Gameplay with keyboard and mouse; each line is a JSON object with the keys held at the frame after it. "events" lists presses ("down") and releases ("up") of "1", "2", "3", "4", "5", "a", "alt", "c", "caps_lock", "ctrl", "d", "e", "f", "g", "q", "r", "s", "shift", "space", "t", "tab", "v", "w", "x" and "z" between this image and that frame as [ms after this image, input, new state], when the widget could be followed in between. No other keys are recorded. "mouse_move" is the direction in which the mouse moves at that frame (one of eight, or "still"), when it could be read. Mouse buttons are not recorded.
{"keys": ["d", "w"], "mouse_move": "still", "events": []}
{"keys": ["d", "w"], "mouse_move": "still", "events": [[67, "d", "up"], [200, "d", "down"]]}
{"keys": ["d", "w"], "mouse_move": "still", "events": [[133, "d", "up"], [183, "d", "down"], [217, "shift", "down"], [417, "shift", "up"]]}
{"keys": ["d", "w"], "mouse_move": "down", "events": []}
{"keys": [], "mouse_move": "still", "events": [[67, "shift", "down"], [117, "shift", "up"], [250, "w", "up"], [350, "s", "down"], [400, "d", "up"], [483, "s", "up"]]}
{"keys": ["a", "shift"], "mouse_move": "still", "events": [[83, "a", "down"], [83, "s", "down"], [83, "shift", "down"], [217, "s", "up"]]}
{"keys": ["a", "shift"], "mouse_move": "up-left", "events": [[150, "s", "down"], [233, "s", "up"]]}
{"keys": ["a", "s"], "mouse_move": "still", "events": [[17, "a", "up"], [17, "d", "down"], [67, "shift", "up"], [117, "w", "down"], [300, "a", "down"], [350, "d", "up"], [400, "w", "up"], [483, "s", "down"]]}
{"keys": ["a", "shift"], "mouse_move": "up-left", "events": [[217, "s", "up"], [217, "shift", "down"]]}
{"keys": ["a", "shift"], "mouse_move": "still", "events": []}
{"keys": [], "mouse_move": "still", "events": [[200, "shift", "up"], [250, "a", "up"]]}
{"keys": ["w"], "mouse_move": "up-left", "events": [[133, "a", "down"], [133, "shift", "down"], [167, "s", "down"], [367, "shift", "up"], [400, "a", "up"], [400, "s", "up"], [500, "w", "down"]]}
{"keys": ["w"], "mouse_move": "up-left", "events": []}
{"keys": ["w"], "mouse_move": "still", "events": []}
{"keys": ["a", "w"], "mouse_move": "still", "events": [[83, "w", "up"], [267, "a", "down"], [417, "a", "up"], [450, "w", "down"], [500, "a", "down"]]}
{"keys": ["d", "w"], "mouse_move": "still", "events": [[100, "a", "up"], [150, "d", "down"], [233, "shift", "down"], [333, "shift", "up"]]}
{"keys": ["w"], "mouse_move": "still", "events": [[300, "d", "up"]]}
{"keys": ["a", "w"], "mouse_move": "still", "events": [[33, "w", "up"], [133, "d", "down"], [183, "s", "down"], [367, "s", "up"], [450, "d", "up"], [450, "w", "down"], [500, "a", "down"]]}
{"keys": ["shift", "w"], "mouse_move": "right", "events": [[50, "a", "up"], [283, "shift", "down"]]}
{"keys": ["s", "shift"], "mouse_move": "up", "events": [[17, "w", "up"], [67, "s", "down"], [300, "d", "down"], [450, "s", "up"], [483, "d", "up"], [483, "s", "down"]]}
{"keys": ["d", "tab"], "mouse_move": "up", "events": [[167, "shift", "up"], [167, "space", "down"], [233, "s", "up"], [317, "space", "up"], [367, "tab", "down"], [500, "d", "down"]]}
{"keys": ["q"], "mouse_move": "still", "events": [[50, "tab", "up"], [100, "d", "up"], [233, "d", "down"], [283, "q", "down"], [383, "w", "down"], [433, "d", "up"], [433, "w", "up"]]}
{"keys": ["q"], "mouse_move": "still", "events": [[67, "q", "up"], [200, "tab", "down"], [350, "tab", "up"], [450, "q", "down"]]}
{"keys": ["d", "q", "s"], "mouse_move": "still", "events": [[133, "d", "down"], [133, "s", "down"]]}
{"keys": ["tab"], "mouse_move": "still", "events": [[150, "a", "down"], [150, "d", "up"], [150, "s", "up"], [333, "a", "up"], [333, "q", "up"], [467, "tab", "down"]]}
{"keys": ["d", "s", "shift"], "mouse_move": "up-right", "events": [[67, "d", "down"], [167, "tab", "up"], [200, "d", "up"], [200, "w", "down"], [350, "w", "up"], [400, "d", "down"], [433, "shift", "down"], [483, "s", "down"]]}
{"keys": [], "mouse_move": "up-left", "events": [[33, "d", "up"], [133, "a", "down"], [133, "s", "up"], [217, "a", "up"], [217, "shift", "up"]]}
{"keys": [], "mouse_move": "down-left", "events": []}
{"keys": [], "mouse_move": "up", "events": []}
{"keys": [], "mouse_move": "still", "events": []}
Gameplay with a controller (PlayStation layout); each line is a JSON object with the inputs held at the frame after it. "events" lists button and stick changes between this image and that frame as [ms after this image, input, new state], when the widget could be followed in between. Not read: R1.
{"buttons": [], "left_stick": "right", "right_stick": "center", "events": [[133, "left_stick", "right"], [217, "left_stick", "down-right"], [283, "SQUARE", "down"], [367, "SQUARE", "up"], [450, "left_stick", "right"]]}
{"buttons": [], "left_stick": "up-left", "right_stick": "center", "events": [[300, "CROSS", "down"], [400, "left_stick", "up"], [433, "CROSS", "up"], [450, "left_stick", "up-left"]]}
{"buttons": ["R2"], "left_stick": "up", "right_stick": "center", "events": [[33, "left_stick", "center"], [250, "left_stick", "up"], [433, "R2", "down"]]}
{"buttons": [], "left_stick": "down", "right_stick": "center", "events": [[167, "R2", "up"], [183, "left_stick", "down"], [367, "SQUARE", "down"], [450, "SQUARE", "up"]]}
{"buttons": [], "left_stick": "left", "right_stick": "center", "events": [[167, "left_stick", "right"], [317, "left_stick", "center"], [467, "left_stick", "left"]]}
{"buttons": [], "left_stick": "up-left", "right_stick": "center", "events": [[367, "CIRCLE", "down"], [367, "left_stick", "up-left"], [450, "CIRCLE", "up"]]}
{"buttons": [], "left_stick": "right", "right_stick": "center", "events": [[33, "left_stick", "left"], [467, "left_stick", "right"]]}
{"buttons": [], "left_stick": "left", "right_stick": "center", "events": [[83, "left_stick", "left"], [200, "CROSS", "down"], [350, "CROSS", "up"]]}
☆ ☆ ☆ ☆
Every line in the listing above that mentions "CROSS" should be returned.

Task answer:
{"buttons": [], "left_stick": "up-left", "right_stick": "center", "events": [[300, "CROSS", "down"], [400, "left_stick", "up"], [433, "CROSS", "up"], [450, "left_stick", "up-left"]]}
{"buttons": [], "left_stick": "left", "right_stick": "center", "events": [[83, "left_stick", "left"], [200, "CROSS", "down"], [350, "CROSS", "up"]]}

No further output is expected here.